THE TASK: Leave the pictures aside. Retype exactly the lines from the top of the data below through the one holding "left shoulder: (918, 867)".
- Opening Delimiter -
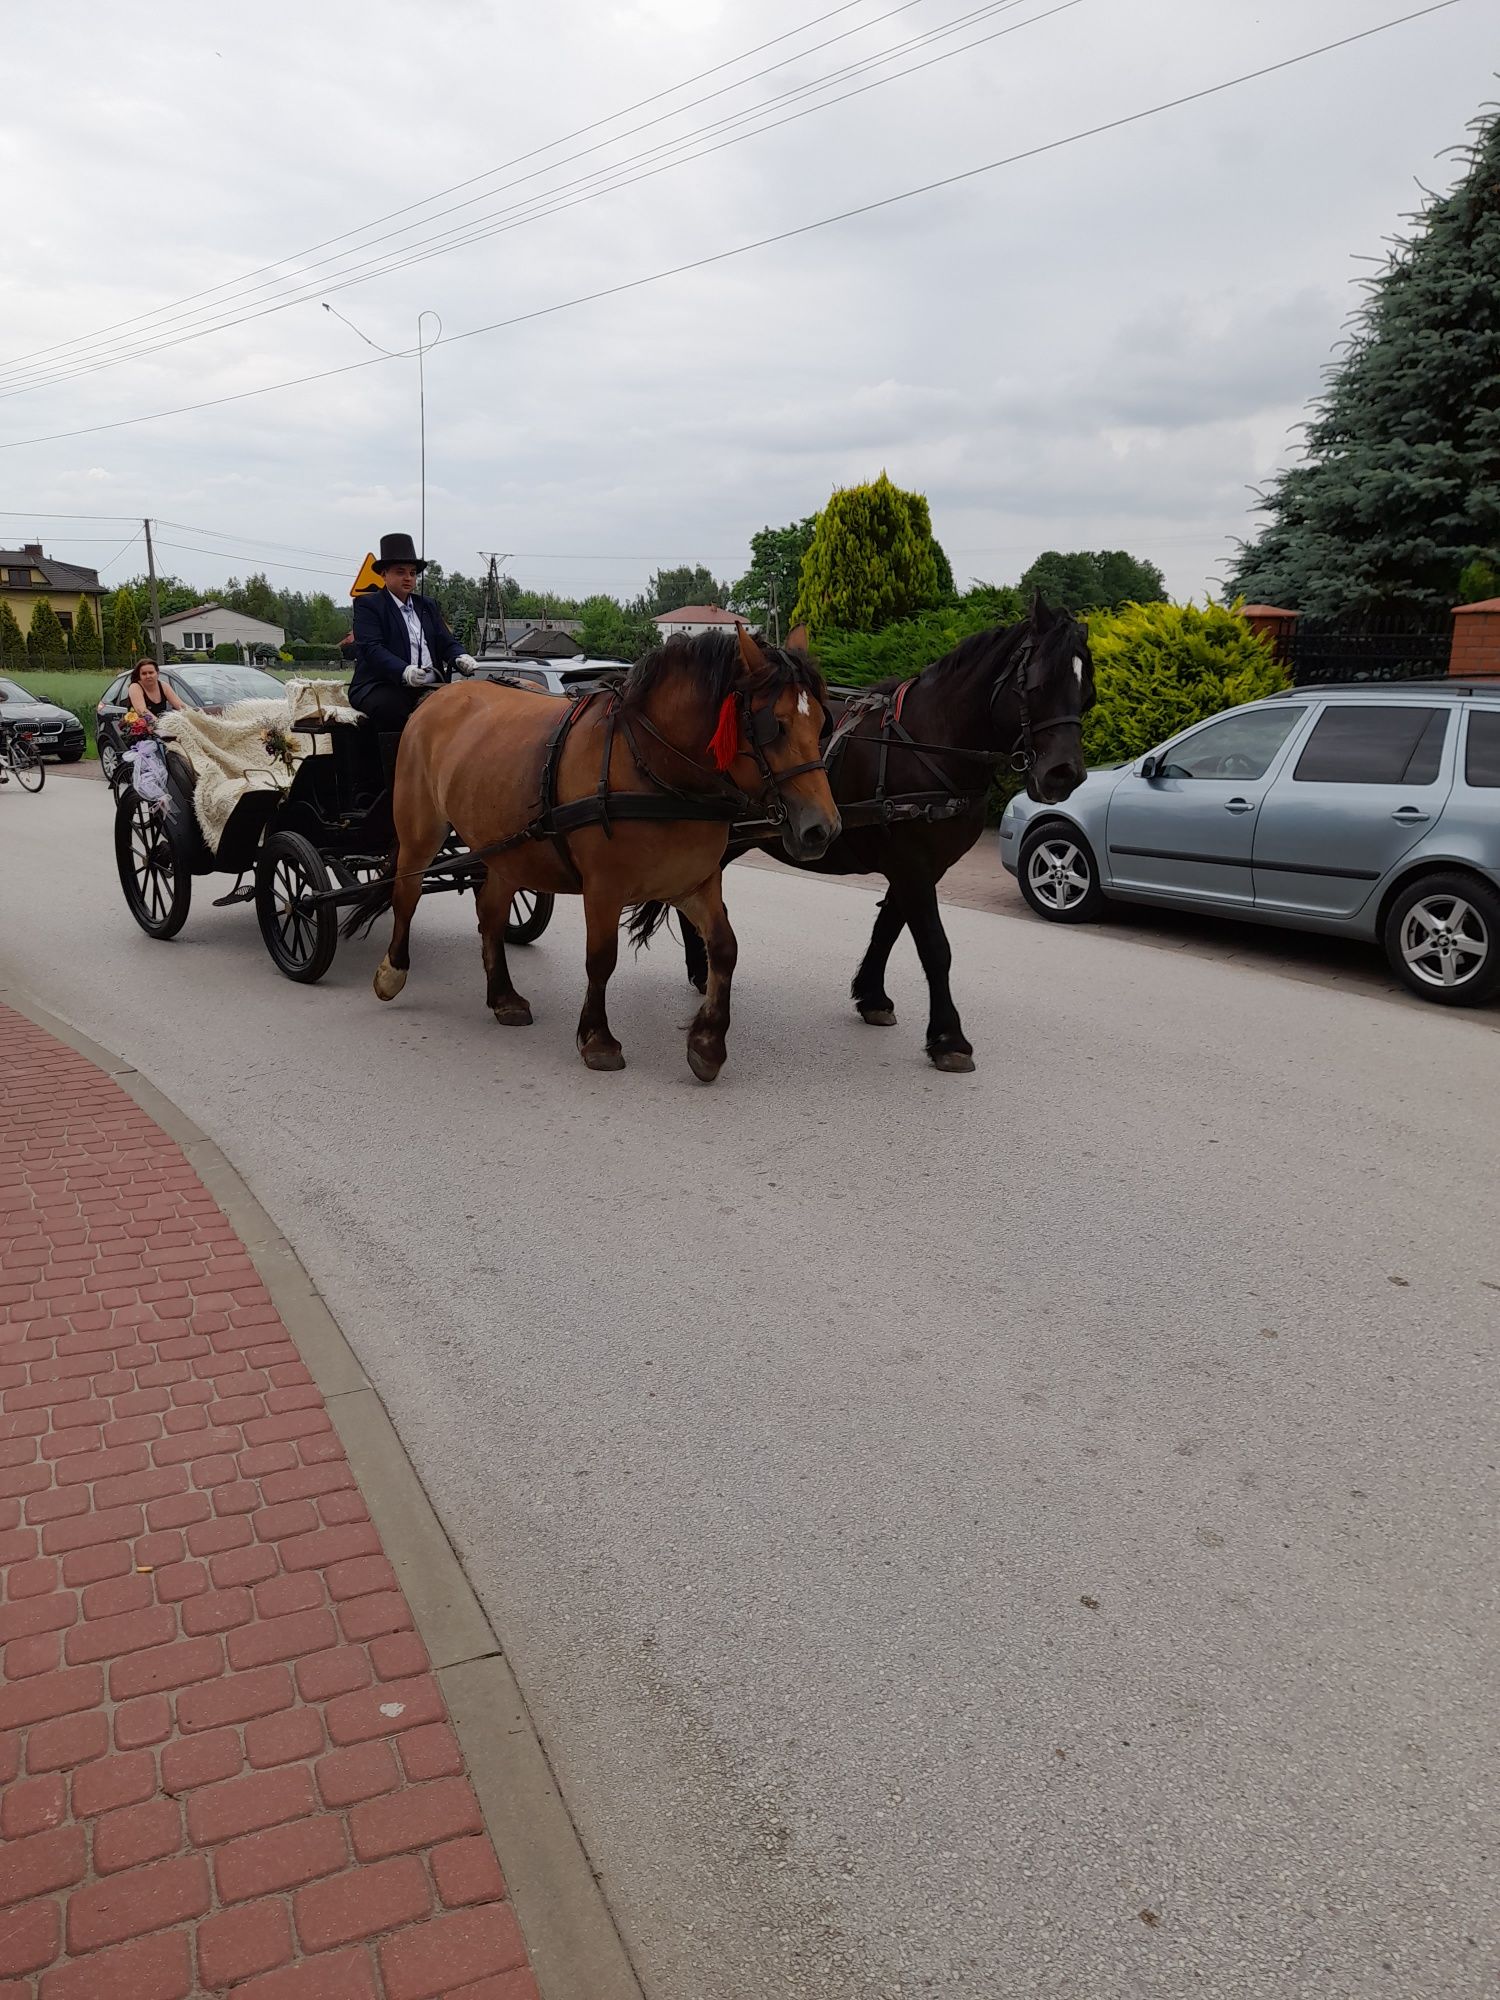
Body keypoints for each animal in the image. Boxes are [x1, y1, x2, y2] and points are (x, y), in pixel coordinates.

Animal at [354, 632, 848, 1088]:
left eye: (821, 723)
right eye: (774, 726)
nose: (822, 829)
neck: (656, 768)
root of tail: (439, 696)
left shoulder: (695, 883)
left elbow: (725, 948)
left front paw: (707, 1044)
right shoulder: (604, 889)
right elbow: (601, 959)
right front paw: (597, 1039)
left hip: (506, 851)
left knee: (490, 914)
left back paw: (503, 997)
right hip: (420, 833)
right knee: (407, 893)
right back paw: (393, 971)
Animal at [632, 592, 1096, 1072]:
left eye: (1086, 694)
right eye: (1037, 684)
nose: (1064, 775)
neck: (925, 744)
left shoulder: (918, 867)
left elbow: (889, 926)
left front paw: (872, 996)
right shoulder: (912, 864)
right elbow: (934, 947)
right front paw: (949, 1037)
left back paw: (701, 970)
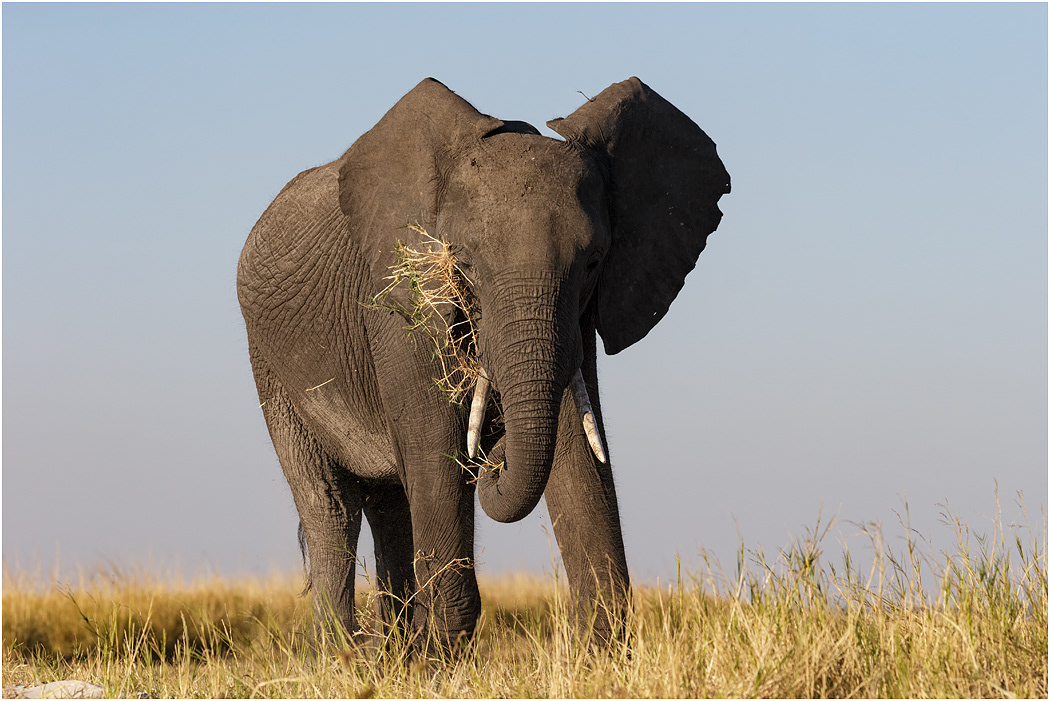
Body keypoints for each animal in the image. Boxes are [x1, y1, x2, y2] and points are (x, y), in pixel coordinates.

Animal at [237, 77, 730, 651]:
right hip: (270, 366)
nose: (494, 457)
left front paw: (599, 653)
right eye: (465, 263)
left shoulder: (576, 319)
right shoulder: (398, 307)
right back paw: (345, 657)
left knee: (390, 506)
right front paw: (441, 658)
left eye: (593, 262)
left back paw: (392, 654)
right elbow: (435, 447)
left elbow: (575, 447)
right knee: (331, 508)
- Closing Delimiter -
RESULT:
Body keypoints for each animal in the image. Boxes are [x1, y1, x2, y2] and points are (x, y), in pixel coordinates.

Animal at [354, 632, 848, 1088]:
left eye: (821, 723)
right eye: (774, 726)
nose: (822, 829)
neck: (656, 768)
root of tail: (439, 696)
left shoulder: (695, 883)
left elbow: (725, 948)
left front paw: (707, 1044)
right shoulder: (604, 889)
right elbow: (601, 959)
right front paw: (597, 1039)
left hip: (506, 851)
left knee: (490, 914)
left back paw: (503, 997)
right hip: (420, 833)
right knee: (407, 893)
right back paw: (393, 971)
Animal at [632, 592, 1096, 1072]:
left eye: (1086, 694)
right eye: (1037, 684)
nose: (1064, 775)
neck: (925, 744)
left shoulder: (918, 867)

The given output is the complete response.